[Things to do]:
1: In the album review below, what is the title of the opening track on 'Future Strangers'?
2: Reproduce, word for word, the section of the album review below that begins with the words "Fronted by constant" and ends with "and atmospheric poise.".

[Passage shown]:

——

The Breakdown
Los Angeles indie pop icons the black watch are about to release their 21st album ‘Future Strangers’ and it is a testimony as to why this band has become such a veritable institution.
Fronted by constant member John Andrew Frederick (who also is the author of four works of comic fiction and one book of film criticism), the black watch have developed an unique style that recalls a post punk/new wave style of grandeur and atmospheric poise.
‘Future Strangers’ is a glorious collection of eleven pop-inflected jewels that shine with a melancholic tinge. There is an ebb and flow to the album: it never steers a bland path and provides a diverse range of tracks held together by a shimmering poetic thread.
Opening track ‘We Know Nothing’ soars on a smooth flute sound that breathes softly across the rumbling instrumentation in the introduction. Frederick’s pop sensibilities shine through – redolent to me of New Zealand’s The Chills’ Martin Phillips in his vocal delivery with its distant wry observational tone. It is a sparkling beginning with its sprightly step and fuzzy guitars that cut swathes in the sky.

——

[Entries provided]:
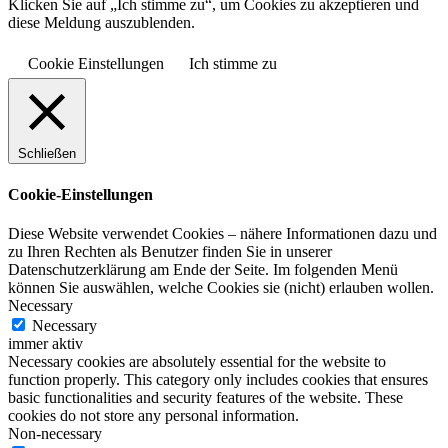
Klicken Sie auf „Ich stimme zu“, um Cookies zu akzeptieren und
diese Meldung auszublenden.
Cookie Einstellungen
Ich stimme zu
Schließen
Cookie-Einstellungen
Diese Website verwendet Cookies – nähere Informationen dazu und
zu Ihren Rechten als Benutzer finden Sie in unserer
Datenschutzerklärung am Ende der Seite. Im folgenden Menü
können Sie auswählen, welche Cookies sie (nicht) erlauben wollen.
Necessary
Necessary
immer aktiv
Necessary cookies are absolutely essential for the website to
function properly. This category only includes cookies that ensures
basic functionalities and security features of the website. These
cookies do not store any personal information.
Non-necessary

——

[Solutions to the problems]:
1: 'We Know Nothing'

2:
Fronted by constant member John Andrew Frederick (who also is the author of four works of comic fiction and one book of film criticism), the black watch have developed an unique style that recalls a post punk/new wave style of grandeur and atmospheric poise.